C₂₀H₂₄N₂O₃·H₂O, M = 358.43, a = 12.2146(2) Å, b = 12.2146(2) Å, c = 24.9041(6) Å, α = 90°, β = 90°, γ = 90°, V = 3715.60(15) ų, T = 100(2) K, space group P41212, Z = 8, μ(CuKα) = 0.727 mm⁻¹, 17875 reflections measured, 3394 independent reflections (R_int = 0.1146). The final R₁ values were 0.0651 (I > 2σ(I)). The final wR(F²) values were 0.1599 (I > 2σ(I)). The final R₁ values were 0.0654 (all data). The final wR(F²) values were 0.1603 (all data). The goodness of fit on F² was 1.125. Flack parameter = 0.11(8). Crystallographic data for compound 1 have been deposited in the Cambridge Crystallographic Data Centre (deposition numbers: CCDC 2106217). Copies of these data can be obtained free of charge via www.ccdc.cam.ac.uk.

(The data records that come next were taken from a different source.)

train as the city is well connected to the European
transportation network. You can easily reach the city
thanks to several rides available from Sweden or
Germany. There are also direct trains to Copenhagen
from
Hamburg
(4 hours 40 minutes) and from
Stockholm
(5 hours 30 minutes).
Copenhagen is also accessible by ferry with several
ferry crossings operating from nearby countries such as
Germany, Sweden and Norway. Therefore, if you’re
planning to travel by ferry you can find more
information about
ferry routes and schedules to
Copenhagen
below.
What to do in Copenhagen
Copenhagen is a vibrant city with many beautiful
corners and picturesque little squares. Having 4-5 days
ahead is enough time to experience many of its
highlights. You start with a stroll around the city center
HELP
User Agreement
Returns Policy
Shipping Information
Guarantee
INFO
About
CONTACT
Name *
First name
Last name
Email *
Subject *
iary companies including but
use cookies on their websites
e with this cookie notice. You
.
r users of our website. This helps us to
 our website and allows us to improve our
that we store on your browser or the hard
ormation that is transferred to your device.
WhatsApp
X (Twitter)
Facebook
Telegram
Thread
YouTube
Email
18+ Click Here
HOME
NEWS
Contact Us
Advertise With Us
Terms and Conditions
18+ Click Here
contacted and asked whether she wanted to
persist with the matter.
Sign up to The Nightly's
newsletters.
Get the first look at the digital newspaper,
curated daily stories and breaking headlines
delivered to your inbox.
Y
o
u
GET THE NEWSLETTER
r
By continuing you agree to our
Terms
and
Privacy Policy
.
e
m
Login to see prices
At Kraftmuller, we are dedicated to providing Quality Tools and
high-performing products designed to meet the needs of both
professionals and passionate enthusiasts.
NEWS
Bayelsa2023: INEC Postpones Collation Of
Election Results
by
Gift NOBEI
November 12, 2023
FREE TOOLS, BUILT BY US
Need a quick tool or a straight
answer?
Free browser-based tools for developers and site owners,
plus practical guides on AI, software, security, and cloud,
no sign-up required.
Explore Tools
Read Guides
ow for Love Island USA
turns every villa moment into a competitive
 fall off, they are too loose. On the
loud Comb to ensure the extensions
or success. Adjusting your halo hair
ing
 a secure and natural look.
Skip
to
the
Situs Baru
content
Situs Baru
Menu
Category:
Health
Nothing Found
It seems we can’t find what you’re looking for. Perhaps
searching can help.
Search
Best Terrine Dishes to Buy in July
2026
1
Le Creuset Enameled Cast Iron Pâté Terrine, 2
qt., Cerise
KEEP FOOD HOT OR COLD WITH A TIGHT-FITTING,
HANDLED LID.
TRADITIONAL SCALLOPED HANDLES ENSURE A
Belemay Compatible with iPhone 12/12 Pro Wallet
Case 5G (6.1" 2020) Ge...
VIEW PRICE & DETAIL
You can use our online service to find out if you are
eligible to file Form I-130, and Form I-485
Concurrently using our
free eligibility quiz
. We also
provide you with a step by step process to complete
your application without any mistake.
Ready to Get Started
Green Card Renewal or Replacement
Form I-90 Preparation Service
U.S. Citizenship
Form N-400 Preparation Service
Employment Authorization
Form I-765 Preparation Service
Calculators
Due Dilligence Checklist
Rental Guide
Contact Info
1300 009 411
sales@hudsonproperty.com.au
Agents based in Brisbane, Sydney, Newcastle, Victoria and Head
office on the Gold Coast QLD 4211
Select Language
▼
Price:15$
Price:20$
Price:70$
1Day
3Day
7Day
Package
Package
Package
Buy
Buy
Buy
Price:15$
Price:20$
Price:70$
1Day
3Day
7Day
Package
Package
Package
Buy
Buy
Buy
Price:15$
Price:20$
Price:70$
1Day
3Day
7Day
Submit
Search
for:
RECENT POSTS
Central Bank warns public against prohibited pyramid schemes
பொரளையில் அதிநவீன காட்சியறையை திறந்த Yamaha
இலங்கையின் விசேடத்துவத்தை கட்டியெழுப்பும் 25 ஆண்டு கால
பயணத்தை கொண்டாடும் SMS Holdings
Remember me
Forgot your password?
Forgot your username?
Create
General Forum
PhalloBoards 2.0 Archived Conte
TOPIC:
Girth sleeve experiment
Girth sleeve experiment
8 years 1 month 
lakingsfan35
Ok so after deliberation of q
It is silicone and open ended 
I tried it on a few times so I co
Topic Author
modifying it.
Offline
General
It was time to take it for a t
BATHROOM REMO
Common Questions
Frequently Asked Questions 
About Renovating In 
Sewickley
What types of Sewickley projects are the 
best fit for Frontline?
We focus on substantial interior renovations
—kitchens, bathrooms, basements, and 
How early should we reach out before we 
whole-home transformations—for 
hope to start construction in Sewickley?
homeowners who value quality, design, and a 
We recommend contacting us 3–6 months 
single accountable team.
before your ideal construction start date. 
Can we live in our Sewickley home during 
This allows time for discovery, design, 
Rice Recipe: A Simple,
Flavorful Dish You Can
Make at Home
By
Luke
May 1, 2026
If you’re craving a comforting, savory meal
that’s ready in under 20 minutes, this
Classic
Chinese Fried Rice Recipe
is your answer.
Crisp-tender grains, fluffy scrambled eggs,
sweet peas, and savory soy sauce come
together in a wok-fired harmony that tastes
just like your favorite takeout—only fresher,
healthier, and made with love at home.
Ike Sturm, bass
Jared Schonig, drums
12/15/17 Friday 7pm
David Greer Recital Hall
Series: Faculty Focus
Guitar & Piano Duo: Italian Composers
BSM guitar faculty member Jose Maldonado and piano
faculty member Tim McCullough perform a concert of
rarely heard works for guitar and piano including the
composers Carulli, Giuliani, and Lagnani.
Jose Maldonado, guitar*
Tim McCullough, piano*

3.6. Ca_v3.1 T-Type Calcium Channel Inhibitory Activity Assay

HEK293T cells purchased from ATCC were cultured at 37 °C with 5% CO₂ in Dulbecco’s modified Eagle medium with glucose, L-glutamine, pyruvate, 10% FBS, and 1% Pen-Strep. Cells were seeded at low density onto 24-well plates 24 h before transfection. Adherent cells were transfected using Lipofectamine 2000 reagent (Invitrogen) with 300 ng Ca_v3.1 cDNA and recorded after 48 h. Whole-cell voltage-clamp recordings were performed at room temperature (24 °C). The peak currents of Ca_v3.1 were elicited by 150 ms depolarization from a holding potential of −100 mV to −40 mV at 4 s intervals. Borosilicate glass micropipettes were pulled to produce a resistance of 4–6 MΩ and filled with intracellular recording solution containing 130 mM CsCl, 2 mM MgCl₂, 10 mM EGTA, 5 mM Na-ATP, 10 mM HEPES (pH 7.2 with CsOH). The extracellular recording solution was composed of 145 mM CsCl, 1 mM MgCl₂, 2 mM CaCl₂, 10 mM glucose, 10 mM HEPES (pH 7.4 with CsOH). The current trace of Ca_v3.1 in different states was analyzed by the Clampfit 10.6. Data were processed using the software Graphpad Prism 8.0.

4. Conclusions

In summary, two new MIAs, catharanosine A (1) and catharanosine B (2), together with six known compounds (3–8) were isolated from the twigs and leaves of Catharanthus roseus. The absolute configuration of compound 1 was confirmed by X-ray crystal diffraction analysis. Compound 2 represented the first aspidosperma-type alkaloid with a 2-piperidinyl moiety at C-10. Compounds 6–8 dose-dependently inhibited on Ca_v3.1 with IC₅₀ values of 11.83 ± 1.02, 14.30 ± 1.20, and 14.54 ± 0.99 μM.